Schoolgirl Heather Nicol is petitioning for a change to the law relating to parental rights. She argues that a child should be able to refuse to see a parent where that parent has been convicted of domestic abuse.
Heather and Kezia Dugdale MSP appeared on the Kaye Adams Radio Programme (hosted by Stephen Jardine in Kaye's absence) on BBC Radio Scotland on 2nd July. Jenny Smith from our family team also appeared, to give a legal perspective and detail on the current legislation. Listen to the full segment here.
The current legal framework governing issues relating to children is the Children (Scotland) Act 1995. The Scottish Government has issued a wide-ranging consultation paper on part 1 of this Act, with a view to making changes to the legislation to bring it up to date with modern society. You can find out more in Nadine Martin's HM Insight here - Is it time for change for Child Law in Scotland?
A section of the paper asks for views on parental rights and responsibilities (PRRs). Parental responsibilities include safeguarding and promoting a child's health, development and welfare, providing guidance and direction and if the child is not living with the parent, to maintain personal relations and direct contact on a regular basis. The rights correspond to the responsibilities and are designed to enable parents to fulfil their parental responsibilities.
The consultation paper seeks views on removal of parental rights and responsibilities following offence. The consultation asks whether it should be possible to apply to the criminal court following conviction to have that person's PRRs removed or whether the criminal court should automatically consider removal in certain cases. Our existing legislation does contain provision for an application to be made to the civil court for the removal of parental rights and responsibilities. However, if the applicant is not eligible for legal aid, court tends to be expensive particularly where the other parent opposes the application. In saying that, removal of PRRs is such a draconian step that on one view it is right that it should not be an easy one.
The existing legislation does contain provision for abuse to be taken into account by the court in its decision making in relation to children. There is, however, also a presumption that it is generally better for a child to have contact with a parent than not.
The consultation paper also seeks views on the issue of a child being influenced by one parent against the other (often known as "parental alienation"). So, there is a recognition that in some cases the parent with care is actively trying to marginalise the role of the other parent in the child's life. The court requires to carry out a delicate balancing up exercise of the various arguments being put forward by each parent and to have as its paramount consideration the child's welfare.
Heather Nicol gives the example of a child wanting to go on holiday abroad with a parent but only being able to do that if the other parent consents. Sometimes, there can be valid child welfare based reasons for refusal. Heather's point is that difficulties arise where the other parent cannot be located or withholds consent unreasonably. Under the current legislation the court can make orders for specific things in relation to children, and one such example would be to enable a child to go on holiday abroad with a parent.
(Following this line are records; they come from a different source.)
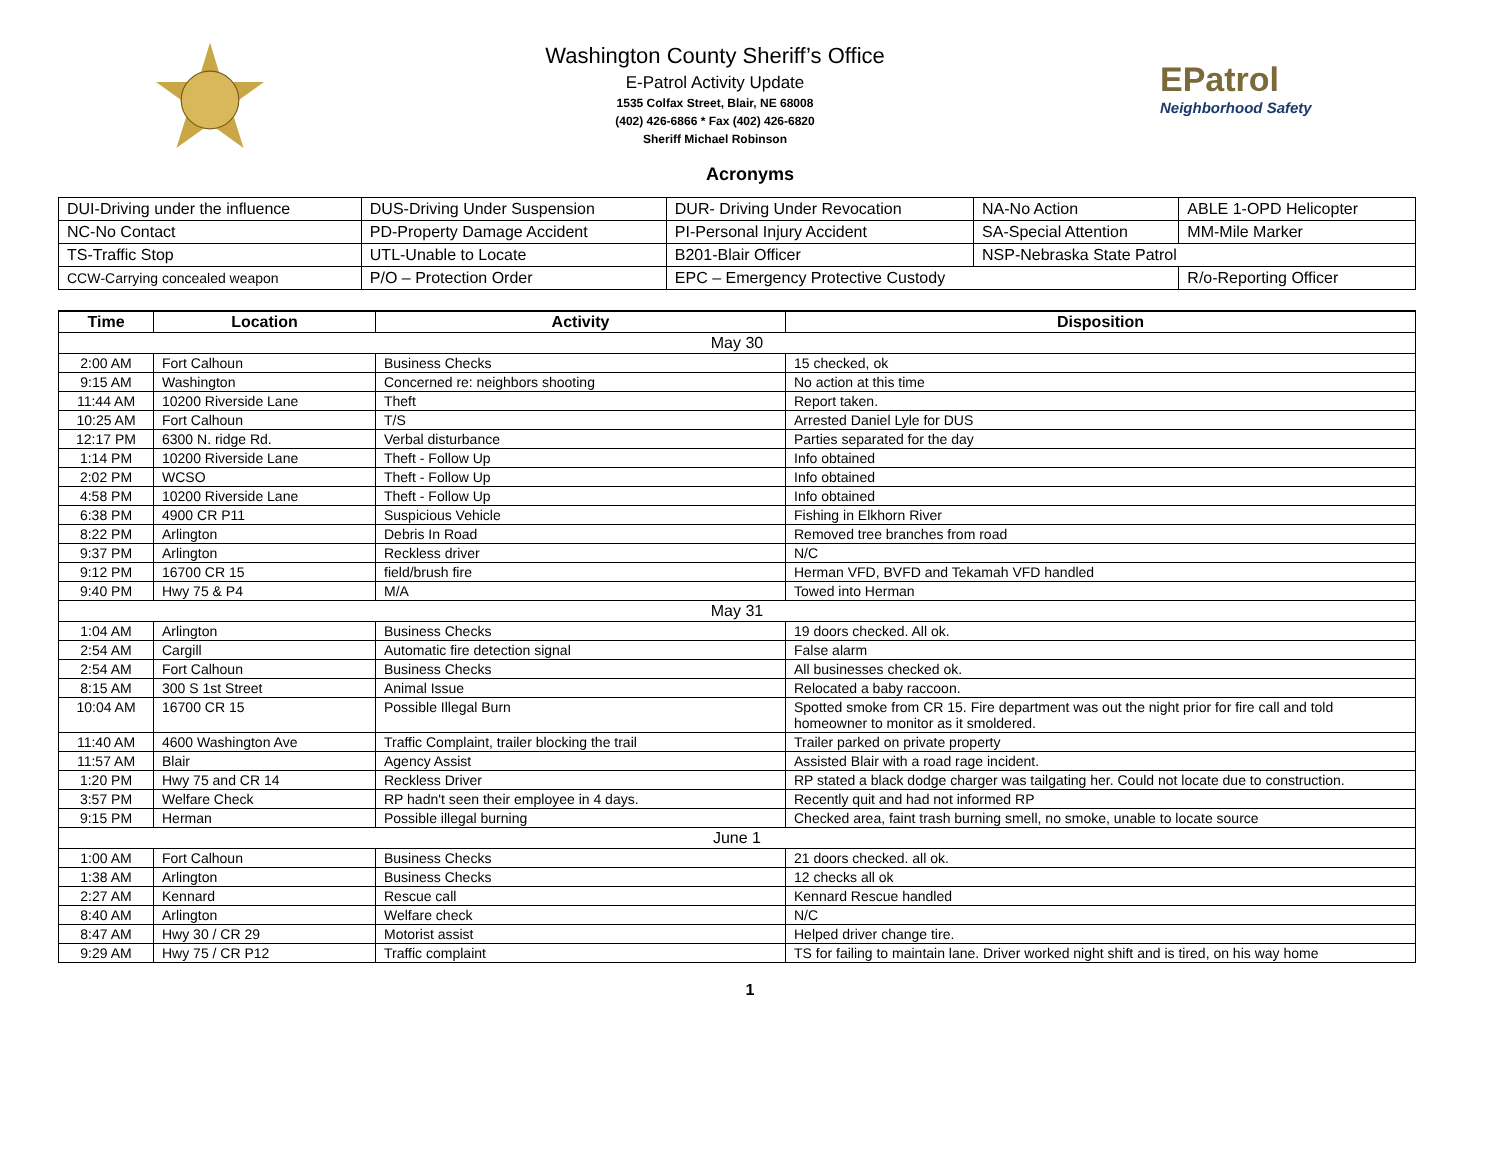Washington County Sheriff’s Office
E-Patrol Activity Update
1535 Colfax Street, Blair, NE 68008
(402) 426-6866 * Fax (402) 426-6820
Sheriff Michael Robinson
EPatrol
Neighborhood Safety
Acronyms
| DUI- Driving under the influence | DUS -Driving Under Suspension | DUR - Driving Under Revocation | NA- No Action | ABLE 1- OPD Helicopter |
| NC -No Contact | PD -Property Damage Accident | PI -Personal Injury Accident | SA -Special Attention | MM- Mile Marker |
| TS- Traffic Stop | UTL -Unable to Locate | B201- Blair Officer | NSP- Nebraska State Patrol | |
| CCW -Carrying concealed weapon | P/O – Protection Order | EPC – Emergency Protective Custody | | R/o- Reporting Officer |
| Time | Location | Activity | Disposition |
| --- | --- | --- | --- |
| May 30 | | | |
| 2:00 AM | Fort Calhoun | Business Checks | 15 checked, ok |
| 9:15 AM | Washington | Concerned re: neighbors shooting | No action at this time |
| 11:44 AM | 10200 Riverside Lane | Theft | Report taken. |
| 10:25 AM | Fort Calhoun | T/S | Arrested Daniel Lyle for DUS |
| 12:17 PM | 6300 N. ridge Rd. | Verbal disturbance | Parties separated for the day |
| 1:14 PM | 10200 Riverside Lane | Theft - Follow Up | Info obtained |
| 2:02 PM | WCSO | Theft - Follow Up | Info obtained |
| 4:58 PM | 10200 Riverside Lane | Theft - Follow Up | Info obtained |
| 6:38 PM | 4900 CR P11 | Suspicious Vehicle | Fishing in Elkhorn River |
| 8:22 PM | Arlington | Debris In Road | Removed tree branches from road |
| 9:37 PM | Arlington | Reckless driver | N/C |
| 9:12 PM | 16700 CR 15 | field/brush fire | Herman VFD, BVFD and Tekamah VFD handled |
| 9:40 PM | Hwy 75 & P4 | M/A | Towed into Herman |
| May 31 | | | |
| 1:04 AM | Arlington | Business Checks | 19 doors checked. All ok. |
| 2:54 AM | Cargill | Automatic fire detection signal | False alarm |
| 2:54 AM | Fort Calhoun | Business Checks | All businesses checked ok. |
| 8:15 AM | 300 S 1st Street | Animal Issue | Relocated a baby raccoon. |
| 10:04 AM | 16700 CR 15 | Possible Illegal Burn | Spotted smoke from CR 15. Fire department was out the night prior for fire call and told homeowner to monitor as it smoldered. |
| 11:40 AM | 4600 Washington Ave | Traffic Complaint, trailer blocking the trail | Trailer parked on private property |
| 11:57 AM | Blair | Agency Assist | Assisted Blair with a road rage incident. |
| 1:20 PM | Hwy 75 and CR 14 | Reckless Driver | RP stated a black dodge charger was tailgating her. Could not locate due to construction. |
| 3:57 PM | Welfare Check | RP hadn't seen their employee in 4 days. | Recently quit and had not informed RP |
| 9:15 PM | Herman | Possible illegal burning | Checked area, faint trash burning smell, no smoke, unable to locate source |
| June 1 | | | |
| 1:00 AM | Fort Calhoun | Business Checks | 21 doors checked. all ok. |
| 1:38 AM | Arlington | Business Checks | 12 checks all ok |
| 2:27 AM | Kennard | Rescue call | Kennard Rescue handled |
| 8:40 AM | Arlington | Welfare check | N/C |
| 8:47 AM | Hwy 30 / CR 29 | Motorist assist | Helped driver change tire. |
| 9:29 AM | Hwy 75 / CR P12 | Traffic complaint | TS for failing to maintain lane. Driver worked night shift and is tired, on his way home |
1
Again, though, this can be expensive and it does take time, meaning the parent has to weigh up the cost of the holiday as against the cost of court as well as making sure plans are made well in advance to give enough time to apply to court if necessary.
The current legislation does recognise that in making an order relating to a child, that child should be given the opportunity to express views and then for the court to have regard to those views, taking into account the child's age and maturity. A child aged 12 or over is deemed mature enough to give a view, but younger children's views are taken too. It really depends on the child's stage of development. It is fair to say that if a 14 year old says s/he does not want to see his/her dad, the court is unlikely to make an order insisting that s/he does so. However, the legislation does not go so far as to include a blanket provision that if a child says s/he does not want to see a parent then the court should make an order reflecting that. If the proper protections were put in place to ensure a child's view was being given freely and without coercion then this could be a way of helping children in this situation.
The consultation paper closes on 7th August 2018 which our Family team will submit a response to. We then expect fresh legislation. Here at Harper MacLeod we will continue to monitor and issue updates.